Survey: Half of major San Diego roadways in poor condition

Send us photos of your 'favorite' pothole, like this one on La Jolla Parkway that opened up in September and was fixed once but is now developing anew. Light file photo
Send us photos of your 'favorite' pothole, like this one on La Jolla Parkway that opened up in September and was fixed once but is now developing anew. Light file photo

By City News Service

Half of the major roads in San Diego are in poor condition, according to data released today by a national transportation research group.

San Diego roads were ranked the eighth worst among the nation's regions with populations greater than 500,000, according to a report by TRIP, a Washington, D.C.-based nonprofit group, which analyzed government data from 2008.

San Diego was also the eighth worst area for automobile operating costs due to poor roads, estimated at $654 annually. The dollar amount figures in repairs and maintenance, increased fuel consumption and tire wear.

The report listed 50 percent of San Diego's major thoroughfares as being in poor condition -- more than twice the national average for large population areas of 24 percent. It also said only 10 percent of major streets were in good condition.

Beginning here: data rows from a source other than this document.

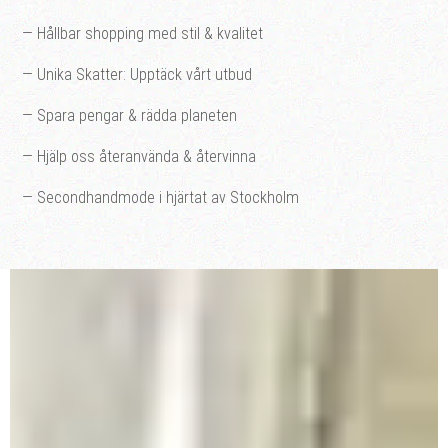
— Hållbar shopping med stil & kvalitet
— Unika Skatter: Upptäck vårt utbud
— Spara pengar & rädda planeten
— Hjälp oss återanvända & återvinna
— Secondhandmode i hjärtat av Stockholm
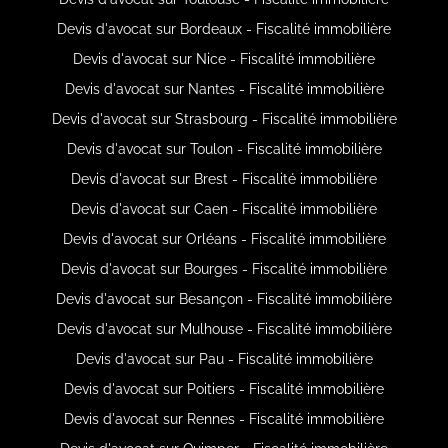
Devis d'avocat sur Bordeaux - Fiscalité immobilière
Devis d'avocat sur Nice - Fiscalité immobilière
Devis d'avocat sur Nantes - Fiscalité immobilière
Devis d'avocat sur Strasbourg - Fiscalité immobilière
Devis d'avocat sur Toulon - Fiscalité immobilière
Devis d'avocat sur Brest - Fiscalité immobilière
Devis d'avocat sur Caen - Fiscalité immobilière
Devis d'avocat sur Orléans - Fiscalité immobilière
Devis d'avocat sur Bourges - Fiscalité immobilière
Devis d'avocat sur Besançon - Fiscalité immobilière
Devis d'avocat sur Mulhouse - Fiscalité immobilière
Devis d'avocat sur Pau - Fiscalité immobilière
Devis d'avocat sur Poitiers - Fiscalité immobilière
Devis d'avocat sur Rennes - Fiscalité immobilière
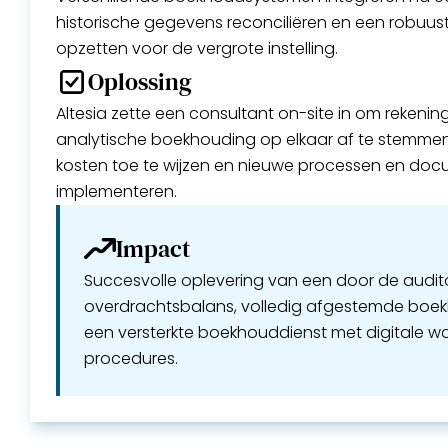
historische gegevens reconciliëren en een robuu
opzetten voor de vergrote instelling.
Oplossing
Altesia zette een consultant on-site in om rekening
analytische boekhouding op elkaar af te stemme
kosten toe te wijzen en nieuwe processen en doc
implementeren.
Impact
Succesvolle oplevering van een door de audi
overdrachtsbalans, volledig afgestemde bo
een versterkte boekhouddienst met digitale wor
procedures.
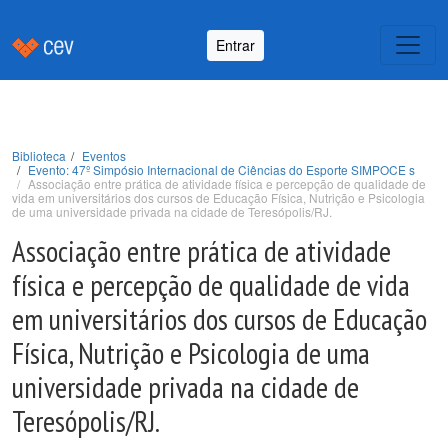
Entrar
Biblioteca
Eventos
Evento: 47º Simpósio Internacional de Ciências do Esporte SIMPOCE s
Associação entre prática de atividade física e percepção de qualidade de
vida em universitários dos cursos de Educação Física, Nutrição e Psicologia
de uma universidade privada na cidade de Teresópolis/RJ.
Associação entre prática de atividade
física e percepção de qualidade de vida
em universitários dos cursos de Educação
Física, Nutrição e Psicologia de uma
universidade privada na cidade de
Teresópolis/RJ.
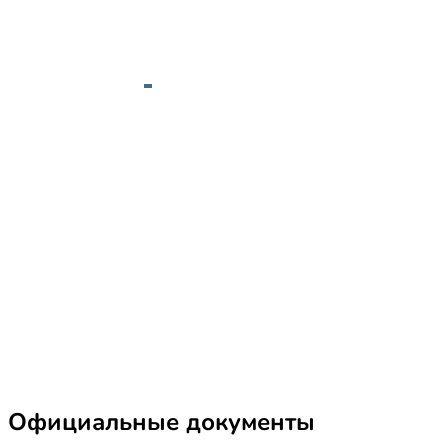
Официальные документы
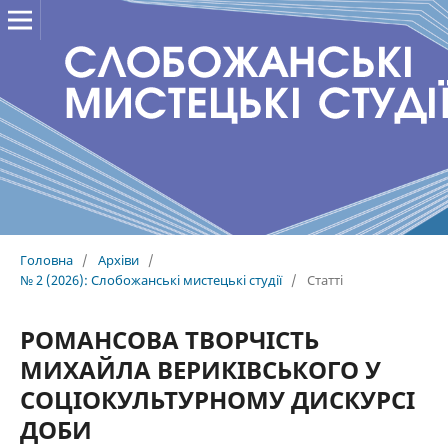
Головна
/
Архіви
/
№ 2 (2026): Слобожанські мистецькі студії
/
Статті
РОМАНСОВА ТВОРЧІСТЬ
МИХАЙЛА ВЕРИКІВСЬКОГО У
СОЦІОКУЛЬТУРНОМУ ДИСКУРСІ
ДОБИ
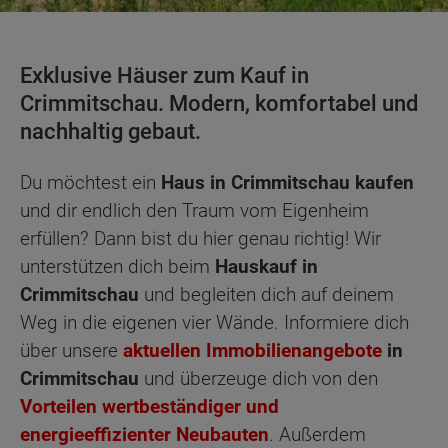
Exklusive Häuser zum Kauf in
Crimmitschau. Modern, komfortabel und
nachhaltig gebaut.
Du möchtest ein
Haus in Crimmitschau kaufen
und dir endlich den Traum vom Eigenheim
erfüllen? Dann bist du hier genau richtig! Wir
unterstützen dich beim
Hauskauf in
Crimmitschau
und begleiten dich auf deinem
Weg in die eigenen vier Wände. Informiere dich
über unsere
aktuellen Immobilienangebote
in
Crimmitschau
und überzeuge dich von den
Vorteilen wertbeständiger und
energieeffizienter Neubauten
. Außerdem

Six of the 10 worst regions in the report were in budget-strapped California. San Jose is the worst, with 64 percent of its major roadways in bad shape, according to the report.

Other areas with rough roads are Los Angeles, San Francisco, Oakland, the Coachella Valley between Indio and Palm Springs and the Inland Empire of Riverside and San Bernardino, according to TRIP.

The best roads in regions with populations greater than 500,000 are in Atlanta, where 84 percent are in good shape, according to the report.

Street conditions are likely to worsen in the near future because of state budget deficits, the completion of federal stimulus funding and the failure of Congress to advance a long-term federal program to improve roadways, the report concluded.

"Repairing rough urban roads could ease the burden on drivers and provide a smoother ride while creating jobs and boosting the economy," said Will Wilkins, the executive director of TRIP.